At some point, the decision was made to just give up and declare it an operating system DLL, to be used only by operating system components. All newer versions of Visual C/C++ used specifically-numbered DLLs for their runtime libraries. (Giving different names to each version of the run-time library solves the problem of trying to make one DLL service multiple versions of clients, as well as addressing the accidental downgrade problem.)

Although MSVCRT.DLL has been an operating system DLL for a long time, and has been documented as off-limits to applications, there are still a lot of people who treat it as a C runtime delivery channel, and those programs create a lot of grief for the product team.

I remember one change that the runtime library folks made to MSVCRT.DLL that had to be backed out and revisited because they found an application that not only linked to MSVCRT.DLL instead of the runtime library the compiler intended, but also groveled into an internal array and manipulated private members. (I was one of the people who investigated this compatibility issue, but I was not the one who solved it.)

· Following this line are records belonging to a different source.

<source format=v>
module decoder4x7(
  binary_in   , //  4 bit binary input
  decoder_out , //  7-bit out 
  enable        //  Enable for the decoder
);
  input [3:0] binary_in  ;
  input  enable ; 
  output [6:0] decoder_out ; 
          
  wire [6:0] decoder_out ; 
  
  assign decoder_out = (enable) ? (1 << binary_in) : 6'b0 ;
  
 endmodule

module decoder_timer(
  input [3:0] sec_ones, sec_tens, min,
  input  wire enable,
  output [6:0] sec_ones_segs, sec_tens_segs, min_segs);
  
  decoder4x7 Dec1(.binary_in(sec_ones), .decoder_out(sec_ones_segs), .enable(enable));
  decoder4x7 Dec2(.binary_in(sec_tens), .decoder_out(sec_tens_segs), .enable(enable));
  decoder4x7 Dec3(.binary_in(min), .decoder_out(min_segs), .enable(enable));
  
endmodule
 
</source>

// Note: The issue has been simplified for expository purposes
struct SomethingInternal
{
    int widget;
    short widgetFlags;
    char widgetLevel;
    int needs_more_time;
};
SomethingInternal InternalArray[80];

The runtime library folks added a new member to the structure:

struct SomethingInternal
{
    int widget;
    short widgetFlags;
    char widgetLevel;
    int needs_more_time;
    int needs_more_cowbell;
};

This change increased the size of the Something­Internal structure, which in turn meant that when the application did

// Redeclare this internal structure in MSVCRT.DLL
// so we can poke the needs_more_time member to get more time.
struct SomethingInternal
{
    int widget;
    short widgetFlags;
    char widgetLevel;
    int needs_more_time;
};
extern SomethingInternal InternalArray[80];
...
    InternalArray[i].needs_more_time = 1;
...

it ended up poking the wrong byte because the structure size didn’t match.

The runtime library folks had to go back and squeeze the cowbell flag into the structure in a way that didn’t alter the size of the Something­Internal structure. I don’t remember exactly what the fix was, but one way they could’ve done it was by squeezing the flag into the one byte of padding between widgetLevel and needs_more_time.

struct SomethingInternal
{
    int widget;
    short widgetFlags;
    char widgetLevel;
    char needs_more_cowbell;
    int needs_more_time;
};

Bonus chatter: The application had an easy time messing with the internal array because the source code to the C runtime library is included with the compiler, So much for “All these compatibility problems would go away if you published the source code.” Publishing the source code makes it easier to introduce compatibility problems, because it lays bare all the internal undocumented behaviors. Instead of trying to reverse-engineer the runtime library, you can just sit down and read it, and if you want to do something sneaky, you can just copy the declaration of the internal array and party on the needs_more_time member.